Ayush Basu: I am not sure it is or is not smoked, Ginnie. I do not see myself being a big fan of it too.
  • Astrid
  • Netherlands
  • 8 Jul 2019, 06:44
WOW, Ayush. I did not know this and I have never witnessed this. That is a labour of love here. About air dried. At the Lofoten (Norway) they air-dry fish......
Ayush Basu: I think the drying is done elsewhere, Astrid. By this time, it is mostly done and this gent was carving slices in advance for customers of the day (I guess).
  • Alan
  • United Kingdom
  • 8 Jul 2019, 07:25
I bet the ham is delicious. I like all the mounted legs on display. I expect that the butcher has leant his craft well.
Ayush Basu: He was focussed on his work and oblivious to my presence, Alan.
I would like to try it. smile
Ayush Basu: I am sure you would, Bill, and I think you would approve too.
this does not appeal to my vegan tendencies! I keep trying to go vegan coz of loving animals, but i'm anemic and it never works for long!
Ayush Basu: I can imagine that this is a bit too visual for you, Elaine.
  • Chad
  • Somewhere in deep space
  • 8 Jul 2019, 08:51
He looks to be working with precision Ayush, like a watchmaker.
Ayush Basu: He was focussed on his work and oblivious to my presence, Chad.
A very fine image Ayush, but I'm not sure I would fancy eating meat that is uncooked and has stood for such a long period.
Ayush Basu: It was a new sight to my eyes, Brian - this way of preparing meat.
Lovely stuff, especially from the acorn fed porkers.
Ayush Basu: I guess you are right. They are supposed to be fed on the highlands of some part of Spain, Tom.
  • Louis
  • South Africa
  • 8 Jul 2019, 12:44
Ham from the hoof. That is a new one to me. I have seen many pork legs being cured and smoked/dried, but never with trotters on.

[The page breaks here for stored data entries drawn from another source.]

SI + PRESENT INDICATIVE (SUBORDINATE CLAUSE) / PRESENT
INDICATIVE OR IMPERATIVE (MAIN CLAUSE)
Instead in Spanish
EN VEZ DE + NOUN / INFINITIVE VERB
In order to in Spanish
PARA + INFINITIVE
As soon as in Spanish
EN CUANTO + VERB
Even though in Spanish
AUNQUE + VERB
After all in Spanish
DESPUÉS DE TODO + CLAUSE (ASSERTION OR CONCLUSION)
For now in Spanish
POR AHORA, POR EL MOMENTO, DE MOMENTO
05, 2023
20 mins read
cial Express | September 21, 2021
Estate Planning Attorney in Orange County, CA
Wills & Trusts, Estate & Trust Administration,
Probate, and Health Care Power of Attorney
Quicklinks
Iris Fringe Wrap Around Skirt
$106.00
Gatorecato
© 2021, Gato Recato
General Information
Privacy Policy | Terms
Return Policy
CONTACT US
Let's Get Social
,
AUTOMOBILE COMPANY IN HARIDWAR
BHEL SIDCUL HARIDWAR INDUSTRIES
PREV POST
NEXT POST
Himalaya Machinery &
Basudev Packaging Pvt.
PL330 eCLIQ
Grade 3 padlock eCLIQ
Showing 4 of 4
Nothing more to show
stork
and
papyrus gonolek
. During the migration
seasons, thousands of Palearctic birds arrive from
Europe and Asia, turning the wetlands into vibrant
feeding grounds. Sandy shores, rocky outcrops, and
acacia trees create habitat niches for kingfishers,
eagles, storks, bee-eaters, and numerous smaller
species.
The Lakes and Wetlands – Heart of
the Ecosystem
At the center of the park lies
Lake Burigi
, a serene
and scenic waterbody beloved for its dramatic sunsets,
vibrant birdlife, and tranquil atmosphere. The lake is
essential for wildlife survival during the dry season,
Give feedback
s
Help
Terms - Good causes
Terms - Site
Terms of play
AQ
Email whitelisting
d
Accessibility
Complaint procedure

We have air dried products in SA (beef and game) - usually after a much shorter period of curing. The drying happens mostly in winter - or if in summer it must be in a cool place with a fan providing constant wind. Once the outer layer is sealed, the product is safe.

Great picture.
Ayush Basu: Thank you for the detailed reply, Louis. What I was told is that this particular method of curing is particular to Spain and in a related manner, also in Italy. But of course I am not surprised it is there in other parts of the world as also in SA. I am delighted you like the picture.
  • sherri
  • Little Rock, Arkansas, USA
  • 9 Jul 2019, 02:41
i've long admired the profession of butcher

what a nice portrait
Ayush Basu: Thank you, Sherri, for the kind remark.
  • Beth
  • United States
  • 9 Jul 2019, 02:42
You captured the story of this shop. Well done.
Ayush Basu: Thank you for the generous remark, Beth.